### WHAT YOU ARE ASKED TO DO
Given the records below, set each one down again exactly as it reads.

### SUPPLIED DATA
=====
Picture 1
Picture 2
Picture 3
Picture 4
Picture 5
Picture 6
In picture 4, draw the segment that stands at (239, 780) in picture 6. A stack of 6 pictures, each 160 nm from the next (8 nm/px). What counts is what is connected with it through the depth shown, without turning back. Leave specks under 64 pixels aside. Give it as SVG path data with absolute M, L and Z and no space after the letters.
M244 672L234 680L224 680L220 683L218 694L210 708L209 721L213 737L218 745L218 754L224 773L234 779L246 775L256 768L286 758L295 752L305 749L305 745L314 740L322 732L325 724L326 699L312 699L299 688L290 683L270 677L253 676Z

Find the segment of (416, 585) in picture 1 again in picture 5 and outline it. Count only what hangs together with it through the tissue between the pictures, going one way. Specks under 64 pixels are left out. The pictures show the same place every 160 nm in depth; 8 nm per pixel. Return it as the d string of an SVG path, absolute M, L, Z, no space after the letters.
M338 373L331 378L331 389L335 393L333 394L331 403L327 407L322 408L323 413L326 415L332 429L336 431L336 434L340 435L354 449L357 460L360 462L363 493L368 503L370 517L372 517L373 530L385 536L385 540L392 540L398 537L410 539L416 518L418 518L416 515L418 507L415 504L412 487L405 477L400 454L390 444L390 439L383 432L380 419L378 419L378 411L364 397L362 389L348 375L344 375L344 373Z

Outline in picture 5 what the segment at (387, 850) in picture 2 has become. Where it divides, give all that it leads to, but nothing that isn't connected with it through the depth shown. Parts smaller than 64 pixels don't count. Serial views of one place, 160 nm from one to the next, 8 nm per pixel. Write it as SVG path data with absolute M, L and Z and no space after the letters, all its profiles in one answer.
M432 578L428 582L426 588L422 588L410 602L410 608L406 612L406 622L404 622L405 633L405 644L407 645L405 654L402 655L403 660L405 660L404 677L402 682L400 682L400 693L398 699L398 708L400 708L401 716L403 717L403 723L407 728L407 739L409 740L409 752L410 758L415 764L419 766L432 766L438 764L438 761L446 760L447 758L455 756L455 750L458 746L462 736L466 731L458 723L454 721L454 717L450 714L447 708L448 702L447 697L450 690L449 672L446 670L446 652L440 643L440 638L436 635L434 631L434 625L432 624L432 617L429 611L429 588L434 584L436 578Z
=====
### ANSWER SPACE
Picture 1
Picture 2
Picture 3
Picture 4
Picture 5
Picture 6
In picture 4, draw the segment that stands at (239, 780) in picture 6. A stack of 6 pictures, each 160 nm from the next (8 nm/px). What counts is what is connected with it through the depth shown, without turning back. Leave specks under 64 pixels aside. Give it as SVG path data with absolute M, L and Z and no space after the letters.
M244 672L234 680L224 680L220 683L218 694L210 708L209 721L213 737L218 745L218 754L224 773L234 779L246 775L256 768L286 758L295 752L305 749L305 745L314 740L322 732L325 724L326 699L312 699L299 688L290 683L270 677L253 676Z

Find the segment of (416, 585) in picture 1 again in picture 5 and outline it. Count only what hangs together with it through the tissue between the pictures, going one way. Specks under 64 pixels are left out. The pictures show the same place every 160 nm in depth; 8 nm per pixel. Return it as the d string of an SVG path, absolute M, L, Z, no space after the letters.
M338 373L331 378L331 389L335 393L333 394L331 403L327 407L322 408L323 413L326 415L332 429L336 431L336 434L340 435L354 449L357 460L360 462L363 493L368 503L370 517L372 517L373 530L385 536L385 540L392 540L398 537L410 539L416 518L418 518L416 515L418 507L415 504L412 487L405 477L400 454L390 444L390 439L383 432L380 419L378 419L378 411L364 397L362 389L348 375L344 375L344 373Z

Outline in picture 5 what the segment at (387, 850) in picture 2 has become. Where it divides, give all that it leads to, but nothing that isn't connected with it through the depth shown. Parts smaller than 64 pixels don't count. Serial views of one place, 160 nm from one to the next, 8 nm per pixel. Write it as SVG path data with absolute M, L and Z and no space after the letters, all its profiles in one answer.
M432 578L428 582L426 588L422 588L410 602L410 608L406 612L406 622L404 622L405 633L405 644L407 645L405 654L402 655L403 660L405 660L404 677L402 682L400 682L400 693L398 699L398 708L400 708L401 716L403 717L403 723L407 728L407 739L409 740L409 752L410 758L415 764L419 766L432 766L438 764L438 761L446 760L447 758L455 756L455 750L458 746L462 736L466 731L458 723L454 721L454 717L450 714L447 708L448 702L447 697L450 690L449 672L446 670L446 652L440 643L440 638L436 635L434 631L434 625L432 624L432 617L429 611L429 588L434 584L436 578Z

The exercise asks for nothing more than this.